Techinside Google News
Techinside Google News

Yeşil veri merkezi nedir? Bu kadar yatırım nereye gidiyor?

Yeşil veri merkezleri, kurumsal veri merkezi portföylerinde giderek daha yaygın hale geliyor ve istisna değil, norm haline geliyor; hem yerinde ve bulutta hem de hibrit olarak.

Yeşil veri merkezleri ile ilgili bu durumun nedeni, BT liderlerinin sürdürülebilir uygulamaları veri merkezi operasyonlarına entegre etme konusunda her zamankinden daha fazla baskıyla karşı karşıya kalması.

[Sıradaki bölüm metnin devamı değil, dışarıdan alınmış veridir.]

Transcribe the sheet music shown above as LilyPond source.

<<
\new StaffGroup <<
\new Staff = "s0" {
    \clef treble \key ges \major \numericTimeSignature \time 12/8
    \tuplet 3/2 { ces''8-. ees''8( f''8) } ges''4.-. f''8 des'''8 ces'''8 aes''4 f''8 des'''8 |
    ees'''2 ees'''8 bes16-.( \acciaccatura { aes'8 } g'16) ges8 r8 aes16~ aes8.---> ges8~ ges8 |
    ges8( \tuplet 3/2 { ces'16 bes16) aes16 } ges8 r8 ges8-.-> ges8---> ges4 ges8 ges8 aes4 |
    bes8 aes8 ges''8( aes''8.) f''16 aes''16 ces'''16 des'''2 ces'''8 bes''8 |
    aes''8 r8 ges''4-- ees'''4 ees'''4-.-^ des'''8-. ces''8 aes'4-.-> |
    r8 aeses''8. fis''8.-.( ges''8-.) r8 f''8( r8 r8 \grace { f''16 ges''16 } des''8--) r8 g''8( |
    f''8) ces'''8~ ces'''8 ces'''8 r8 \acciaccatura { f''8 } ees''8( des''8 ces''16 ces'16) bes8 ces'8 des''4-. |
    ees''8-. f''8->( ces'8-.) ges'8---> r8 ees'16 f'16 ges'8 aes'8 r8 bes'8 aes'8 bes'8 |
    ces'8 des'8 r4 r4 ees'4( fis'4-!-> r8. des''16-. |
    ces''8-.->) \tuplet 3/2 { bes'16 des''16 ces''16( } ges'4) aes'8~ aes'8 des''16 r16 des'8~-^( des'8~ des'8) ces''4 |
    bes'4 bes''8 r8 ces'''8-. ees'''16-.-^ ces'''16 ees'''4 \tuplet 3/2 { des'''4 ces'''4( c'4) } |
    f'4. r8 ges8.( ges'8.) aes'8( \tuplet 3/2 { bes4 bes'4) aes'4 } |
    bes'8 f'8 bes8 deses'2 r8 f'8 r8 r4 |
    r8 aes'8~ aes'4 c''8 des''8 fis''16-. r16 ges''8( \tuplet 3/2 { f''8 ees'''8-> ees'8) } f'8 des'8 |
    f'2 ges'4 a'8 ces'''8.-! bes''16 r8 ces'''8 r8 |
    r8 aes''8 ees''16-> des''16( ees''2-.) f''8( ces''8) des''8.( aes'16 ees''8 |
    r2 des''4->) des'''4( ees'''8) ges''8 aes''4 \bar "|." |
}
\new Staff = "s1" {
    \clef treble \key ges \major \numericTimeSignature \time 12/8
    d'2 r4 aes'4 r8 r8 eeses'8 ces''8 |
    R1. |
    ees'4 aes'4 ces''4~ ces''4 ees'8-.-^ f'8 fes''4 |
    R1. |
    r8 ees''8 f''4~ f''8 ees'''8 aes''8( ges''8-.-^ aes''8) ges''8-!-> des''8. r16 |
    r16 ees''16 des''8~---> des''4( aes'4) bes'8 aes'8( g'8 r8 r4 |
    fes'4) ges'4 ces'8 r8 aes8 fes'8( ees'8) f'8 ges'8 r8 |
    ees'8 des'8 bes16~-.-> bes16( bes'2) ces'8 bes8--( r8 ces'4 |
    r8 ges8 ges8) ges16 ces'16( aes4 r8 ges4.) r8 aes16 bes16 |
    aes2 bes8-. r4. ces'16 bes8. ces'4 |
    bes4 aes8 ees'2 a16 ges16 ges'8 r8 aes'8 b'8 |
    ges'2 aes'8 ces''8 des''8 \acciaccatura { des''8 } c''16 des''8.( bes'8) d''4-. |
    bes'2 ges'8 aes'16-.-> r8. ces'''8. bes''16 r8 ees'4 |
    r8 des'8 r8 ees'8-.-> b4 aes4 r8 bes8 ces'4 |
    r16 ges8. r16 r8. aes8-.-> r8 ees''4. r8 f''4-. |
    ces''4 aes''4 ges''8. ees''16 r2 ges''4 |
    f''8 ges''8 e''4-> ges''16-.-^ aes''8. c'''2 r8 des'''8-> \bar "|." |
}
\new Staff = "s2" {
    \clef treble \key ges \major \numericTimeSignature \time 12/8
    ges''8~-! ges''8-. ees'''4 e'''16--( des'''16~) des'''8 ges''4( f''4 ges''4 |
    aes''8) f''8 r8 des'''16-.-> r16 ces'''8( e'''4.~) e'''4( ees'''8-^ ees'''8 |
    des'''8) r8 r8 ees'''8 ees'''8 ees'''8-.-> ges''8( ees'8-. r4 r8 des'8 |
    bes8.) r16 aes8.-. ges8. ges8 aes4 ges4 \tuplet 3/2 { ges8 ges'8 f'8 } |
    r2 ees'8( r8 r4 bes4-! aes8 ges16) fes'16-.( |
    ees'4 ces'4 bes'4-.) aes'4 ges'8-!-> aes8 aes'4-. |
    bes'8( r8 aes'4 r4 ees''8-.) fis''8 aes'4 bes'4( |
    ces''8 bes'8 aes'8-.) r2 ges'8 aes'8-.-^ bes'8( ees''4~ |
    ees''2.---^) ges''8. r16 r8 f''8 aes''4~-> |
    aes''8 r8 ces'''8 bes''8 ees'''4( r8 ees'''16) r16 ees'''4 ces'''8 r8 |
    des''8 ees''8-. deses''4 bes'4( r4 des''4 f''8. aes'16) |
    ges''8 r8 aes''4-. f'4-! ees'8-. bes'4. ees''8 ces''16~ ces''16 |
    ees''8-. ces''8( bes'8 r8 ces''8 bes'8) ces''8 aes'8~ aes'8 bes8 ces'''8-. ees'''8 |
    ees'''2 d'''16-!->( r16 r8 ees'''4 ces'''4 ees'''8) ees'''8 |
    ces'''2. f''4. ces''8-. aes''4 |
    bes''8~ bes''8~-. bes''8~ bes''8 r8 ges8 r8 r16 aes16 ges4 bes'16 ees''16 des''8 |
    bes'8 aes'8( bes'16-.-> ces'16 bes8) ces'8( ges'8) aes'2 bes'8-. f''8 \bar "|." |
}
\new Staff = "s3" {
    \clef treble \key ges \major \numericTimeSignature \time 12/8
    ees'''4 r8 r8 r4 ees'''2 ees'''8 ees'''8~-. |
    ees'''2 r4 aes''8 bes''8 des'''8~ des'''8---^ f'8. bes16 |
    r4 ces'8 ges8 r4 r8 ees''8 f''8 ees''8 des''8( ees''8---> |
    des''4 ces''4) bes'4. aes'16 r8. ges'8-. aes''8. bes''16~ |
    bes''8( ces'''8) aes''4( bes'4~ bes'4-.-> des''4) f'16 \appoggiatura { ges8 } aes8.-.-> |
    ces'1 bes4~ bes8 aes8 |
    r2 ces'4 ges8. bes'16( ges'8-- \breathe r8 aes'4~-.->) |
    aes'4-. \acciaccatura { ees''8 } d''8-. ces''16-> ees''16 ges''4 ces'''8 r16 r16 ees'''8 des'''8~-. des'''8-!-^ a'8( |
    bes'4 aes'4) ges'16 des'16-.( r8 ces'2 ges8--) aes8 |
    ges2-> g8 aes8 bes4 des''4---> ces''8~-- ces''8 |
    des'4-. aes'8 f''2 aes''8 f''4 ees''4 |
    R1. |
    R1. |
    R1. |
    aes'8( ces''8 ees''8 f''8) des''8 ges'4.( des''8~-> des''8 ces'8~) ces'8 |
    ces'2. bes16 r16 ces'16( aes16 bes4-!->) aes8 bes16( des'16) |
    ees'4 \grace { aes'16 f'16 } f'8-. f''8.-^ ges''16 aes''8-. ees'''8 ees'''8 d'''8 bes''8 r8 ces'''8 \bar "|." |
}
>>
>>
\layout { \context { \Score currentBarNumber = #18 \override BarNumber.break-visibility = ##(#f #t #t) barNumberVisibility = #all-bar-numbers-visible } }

Bu baskı, paydaşların Çevresel Sürdürülebilirlik ve Yönetişim (ESG) uygulamalarına ilişkin verilere yönelik gereksinimlerinin, ulusal ve bölgesel sürdürülebilirlik yasalarına uyum ve endüstri sertifikasyon talimatlarına uyumun birleşiminden kaynaklanıyor.

- Advertisement -

Bu baskı BT liderlerinin tazminat paketlerini etkileyecektir.

Gartner’ın kıdemli baş analisti Autumn Stanish, “2027 yılına gelindiğinde CIO’ların %25’i kişisel ücretlerinin sürdürülebilir teknoloji etkileriyle bağlantılı olduğunu görecek.” diye yazdı.

Artan bu baskıyla birlikte BT liderlerinin, sürdürülebilirlik hedeflerine ulaşmak amacıyla yeşil veri merkezlerini anlamak ve bunlardan yararlanmak için hızlı bir yola ihtiyacı var.

Yeşil veri merkezleri tanımlandı

Yeşil veri merkezleri, veri merkezi operasyonlarının çevre üzerindeki olumsuz etkilerini azaltan teknoloji ve tasarım stratejilerine sahip. 

Yeşil bir veri merkezini neyin oluşturduğu değişebilir, ancak yeşil bina altın standart programı Enerji ve Çevresel Tasarımda Liderlik (LEED) gibi kuruluşlar tarafından hızla yasalaştırılıyor. Diğer sertifika grupları arasında Green Globes, Green Star, Living Building, The Uptime Institute ve National Green Building Standard bulunmaktadır.

Tanım katılaştıkça ve yeşil veri merkezleri için uluslararası standartlar ortaya çıktıkça, şirketler çevresel güvenilirliklerini kanıtlayabilecek ve paydaşlara ve müşterilere yeşil aklama yapmadıklarını gösterebilecekler.

Sertifikalara ek olarak, yeşil veri merkezi gereksinimleri konusunda güvenilir bir netlik kaynağı olarak yasalar da ortaya çıkıyor. Singapur ve Almanya, veri merkezleri için sürdürülebilirlik kriterlerini zorunlu kılan, gittikçe büyüyen ülkeler listesinde sadece ikisi. 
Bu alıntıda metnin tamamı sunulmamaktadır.